OpenVPN on pfSense behind ISP router

Hi Sean,

Thanks for your response. I ran a few nmap tests and have concluded the FIOS router is not blocking traffic to pfSense.

nmap testing FROM Family Network (Red network on the diagram in the first post) TO pfsense (blue network)

macbook:~ charles$ nmap 192.168.1.8
Starting Nmap 7.91 ( https://nmap.org ) at 2020-12-16 13:38 EST
Note: Host seems down. If it is really up, but blocking our ping probes, try -Pn
Nmap done: 1 IP address (0 hosts up) scanned in 3.12 seconds

First test shows that pfSense may be down. I know it is not down so I will attempt using the -Pn flag as nmap suggests.

macbook:~ charles$ nmap -Pn 192.168.1.8
Host discovery disabled (-Pn). All addresses will be marked 'up' and scan times will be slower.
Starting Nmap 7.91 ( https://nmap.org ) at 2020-12-16 13:40 EST
Nmap scan report for pfSense.fios-router.home (192.168.1.8)
Host is up.
All 1000 scanned ports on pfSense.fios-router.home (192.168.1.8) are filtered

Nmap done: 1 IP address (1 host up) scanned in 402.95 seconds

While running the above test, I looked at the pfSense logs. Specifically: Status/System Logs / Firewall
I was able to see tons of firewall log entries originating from the laptop running nmap. pfSense is denying/blocking/ these pings. So it looks like traffic originating from the “Family Network” is reaching the pfSense firewall and then being blocked by pfSense. This was not my original hypothesis.

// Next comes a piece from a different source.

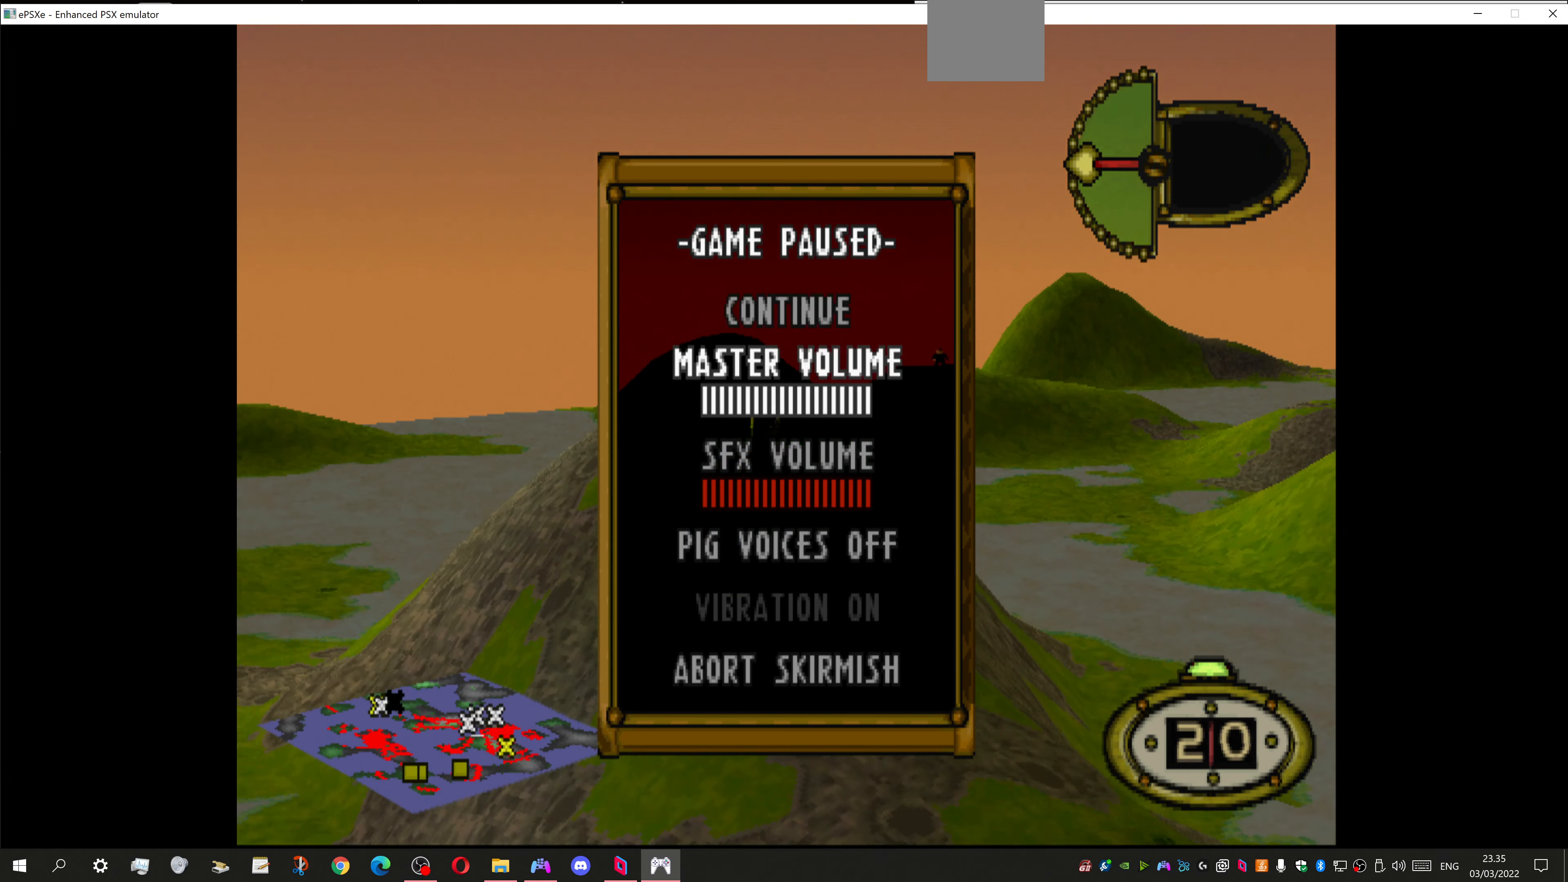
{"buttons": ["DPAD_UP"], "left_stick": "center", "right_stick": "center", "events": [[66, "DPAD_DOWN", "up"], [466, "DPAD_UP", "down"]]}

It looks like my problem is that the pfSense firewall is blocking the attempted VPN connections into the OpenVPN service on pfSense. In the firewall logs I found the entry that is blocking the attempted OpenVPN connection. The error message (click on red X icon in leftmost column of log) reads as follows:

The rule that triggered this action is:
@5(1000000103) block drop in log inet all label “Default deny rule IPv4”

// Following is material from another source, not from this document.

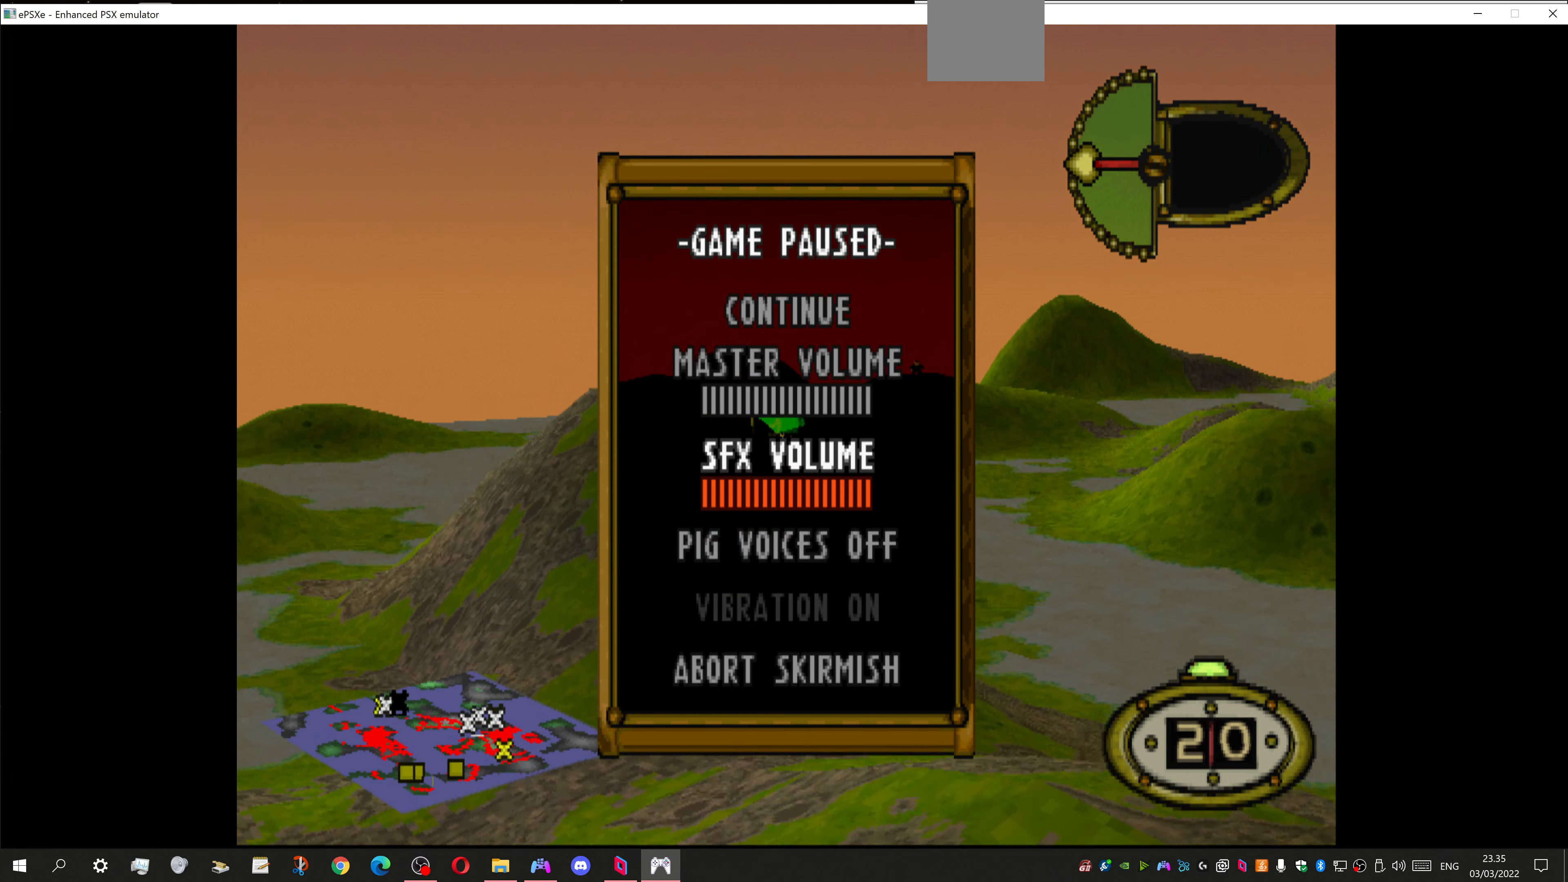
{"buttons": ["DPAD_RIGHT"], "left_stick": "center", "right_stick": "center", "events": [[100, "DPAD_UP", "up"], [233, "DPAD_RIGHT", "down"]]}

When I setup the OpenVPN in pfSense using the built-in wizard, it auto configured the Firewall Rule and OpenVPN rule. It looks like the default firewall rule is blocking the connection despite the wizard creating a WAN rule to permit such a connection. Back to further research, thank you for the nmap pointers - you’ve helped me to the next step, hoping to document my process here in case someone else comes along the same problem in the future.